1

I had a json

[
    {
        "name": "type1",
        "type": "string",
        "values": {
            "set1": "dataA1",
            "set1": "dataA2"
        }
    },
    {
        "name": "type2",
        "type": "string",
        "values": {
            "set1": "dataB1",
            "set2": "dataB2"
        }
    },
    {
        "name": "null",
        "type": "string",
        "values": {
            "set1": "dataC1",
            "set2": "dataC2"
        }
    },
    {
        "name": "type4",
        "type": "string",
        "values": {
            "set1": "dataD1",
            "set2": "dataD2"
        }
    }
]

This is a long json so instead I thought to make it like this.

{
    "type1": {
        "type": "string",
        "values": {
            "set1": "dataA1",
            "set2": "dataA2"
        }
    },
    null: {
        "type": "string",
        "values": {
            "set1": "dataB1",
            "set2": "dataB2"
        }
    },
    "type3": {
        "type": "string",
        "values": {
            "set1": "dataC1",
            "set2": "dataC2"
        }
    },
    "type4": {
        "type": "string",
        "values": {
            "set1": "dataD1",
            "set2": "dataD2"
        }
    }
}

So, I wanna ask if this is actually good or should I use the old one.

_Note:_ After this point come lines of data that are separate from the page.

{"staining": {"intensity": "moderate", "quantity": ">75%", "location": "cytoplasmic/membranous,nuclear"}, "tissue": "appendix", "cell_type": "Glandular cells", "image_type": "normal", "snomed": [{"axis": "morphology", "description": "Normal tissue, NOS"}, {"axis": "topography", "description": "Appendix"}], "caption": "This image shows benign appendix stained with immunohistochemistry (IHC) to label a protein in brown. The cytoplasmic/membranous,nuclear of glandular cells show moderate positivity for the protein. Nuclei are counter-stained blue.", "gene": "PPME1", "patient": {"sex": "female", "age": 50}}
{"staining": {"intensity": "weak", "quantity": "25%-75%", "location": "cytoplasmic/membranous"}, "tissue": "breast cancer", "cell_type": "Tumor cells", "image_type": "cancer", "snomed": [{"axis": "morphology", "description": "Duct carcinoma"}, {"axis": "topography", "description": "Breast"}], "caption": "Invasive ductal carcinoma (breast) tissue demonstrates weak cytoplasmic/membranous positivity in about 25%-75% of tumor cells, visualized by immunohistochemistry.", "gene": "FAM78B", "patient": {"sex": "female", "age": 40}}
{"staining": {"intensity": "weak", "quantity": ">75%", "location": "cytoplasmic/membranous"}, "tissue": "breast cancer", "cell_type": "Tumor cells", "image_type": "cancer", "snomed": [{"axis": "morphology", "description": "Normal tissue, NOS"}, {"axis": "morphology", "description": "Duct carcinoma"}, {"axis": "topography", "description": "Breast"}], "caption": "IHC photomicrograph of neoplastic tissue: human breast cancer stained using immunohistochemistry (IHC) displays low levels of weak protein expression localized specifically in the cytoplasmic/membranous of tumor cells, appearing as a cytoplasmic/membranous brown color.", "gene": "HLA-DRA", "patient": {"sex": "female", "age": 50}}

And if this one is better I previously used jq '.[] | .name, .type' file.json

then how to get output like this with the new json

"key"
"type"
"key"
"type"
"key"
"type"

so output becomes

type1
string
type2
string
# the type3 and its type is not needed cause its null
type4
string

also, some values name are null, so I don't want the string as null too.

1
  • The second JSON is not valid. parse error: Object keys must be strings at line 9, column 9
    – choroba
    Commented Feb 9, 2023 at 15:27

2 Answers 2

2

You can use to_entries, then select the non-null keys and extract the values:

jq 'to_entries | map(select(.key != "null"))[] | (.key, .value.type)' < file2.json
1
  • Thanks for help
    – decipher
    Commented Feb 9, 2023 at 15:43
1

Similar idea as in another answer but acting on the original JSON document without transforming the name keys' values into keys:

$ jq -r 'map( select(.name != "null") | .name, .type )[]'  file
type1
string
type2
string
type4
string

This extracts all the entries in the top-level array whose name values are not the string null. It then pulls out the name and type values from the remaining entries.

In general, it makes little sense to use data as the value of keys in JSON, which is why I opted for working with the original file.